When I was in Canada last October during two violent attacks – one in northern Quebec and the other in Parliament in Ottawa – both of the soldiers killed were (understandably) the subject of endless, intense media coverage featuring their lives, their dreams and their grieving parents. But I’d bet that the Canadian public was incapable of naming even a single foreign individual killed by their own government over the last decade.
It’s worth considering the extreme propaganda impact that disparity has, the way in which the U.S. media is so eagerly complicit in sustaining ongoing American militarism and violence by disappearing victims of U.S. violence while endlessly heralding the victims of its adversaries.
(2) I have no idea whether this 13-year-old boy was “a member of al-Qaeda,” whatever that might mean for a boy that young. But neither does the New York Times, which is why it’s incredibly irresponsible for media outlets reflexively to claim that those killed by U.S. drone strikes are terrorists.
That’s especially true since the NYT itself previously reported that the Obama administration has re-defined “militant” to mean “all military-age males in a strike zone as combatants.” In this case, Mohammed did not even qualify for that Orwellian re-definition, yet still got called a terrorist (by both the Obama administration as well as a “member of AQAP,” both of whom are, for different reasons, motivated to make that claim). Whatever else is true, extreme skepticism is required before claiming that the victims of the latest American drone strike are terrorists, but that skepticism is virtually never included.
(3) . . .
Later in the article:
If it were American teenagers rather than Yemeni ones regularly being burned to death – on American soil rather than Yemeni soil – does it take any effort to understand why there’d be widespread calls for violence against the perpetrators in response? Consider how much American rage and violence was unleashed by a single-day attack on American soil 13 years ago.
In fact, if it were the case that this 13-year-old boy were a “member of AQAP,” is it hard to understand why? Do we need to resort to claims that some primitive, inscrutable religion is to blame, or does this, from the Guardian article, make more sense:
When the Guardian interviewed Mohammed last September, he spoke of his anger towards the US government for killing his father. “They tell us that these drones come from bases in Saudi Arabia and also from bases in the Yemeni seas and America sends them to kill terrorists, but they always kill innocent people. But we don’t know why they are killing us.
“In their eyes, we don’t deserve to live like people in the rest of the world and we don’t have feelings or emotions or cry or feel pain like all the other humans around the world.”
In 2009, the U.S. got caught using cluster bombs in Yemen in an attack that slaughtered 35 women and children. Obama then successfully demandedthat the Yemeni journalist who proved that the attack was from the U.S., Abdulelah Haider Shaye, be imprisoned for years.
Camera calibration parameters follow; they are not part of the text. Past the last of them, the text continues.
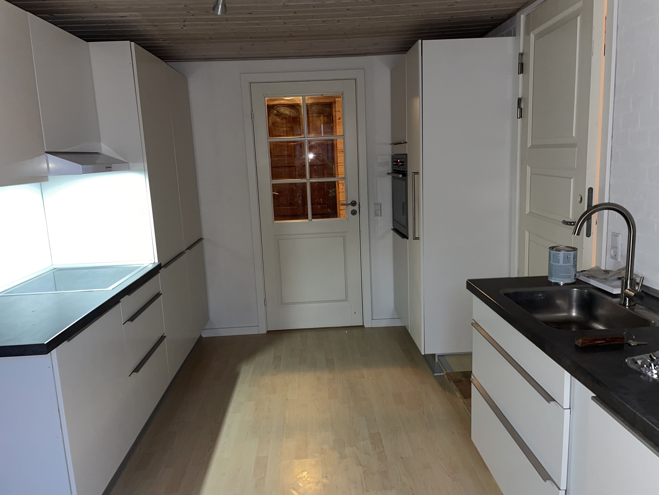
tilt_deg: -9.5
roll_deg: +3.1
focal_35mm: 26
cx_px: 330
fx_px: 495
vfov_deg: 53.1
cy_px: 248
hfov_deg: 67.3
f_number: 1.6
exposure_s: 1/4
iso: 64
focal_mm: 4.2
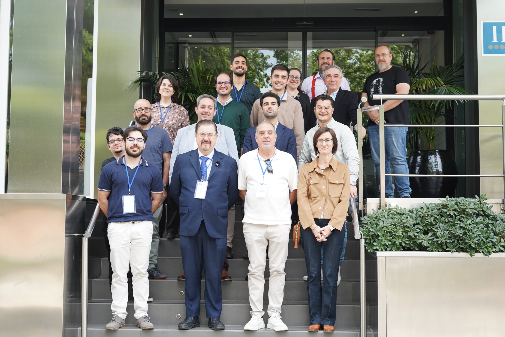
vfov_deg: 27.0
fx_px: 701
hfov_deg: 39.6
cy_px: 168
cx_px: 252
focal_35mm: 50
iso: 1600
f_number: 5
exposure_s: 1/800
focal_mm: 50
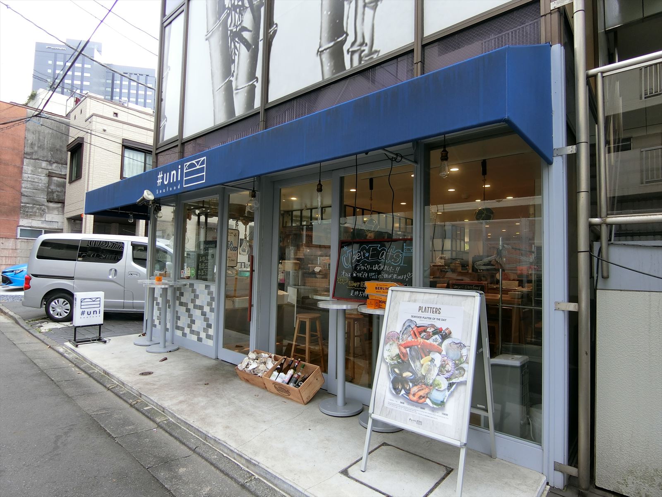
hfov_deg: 84.7
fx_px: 363
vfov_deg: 68.7
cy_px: 248
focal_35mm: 19
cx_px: 331
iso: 100
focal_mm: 4.06
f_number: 2.7
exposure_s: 1/125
In December, 2013, a U.S. drone strike killed 12 people as they traveled to a wedding.
The NY Times is quite credulous of government claims—it functions somewhat along the lines of Pravda in the old Soviet Union: the “official” story (and the “official” suppression of stories, as when the NY Times refused to report on the massive program of illegal surveillance administer by the Bush Administration because the government told them not to).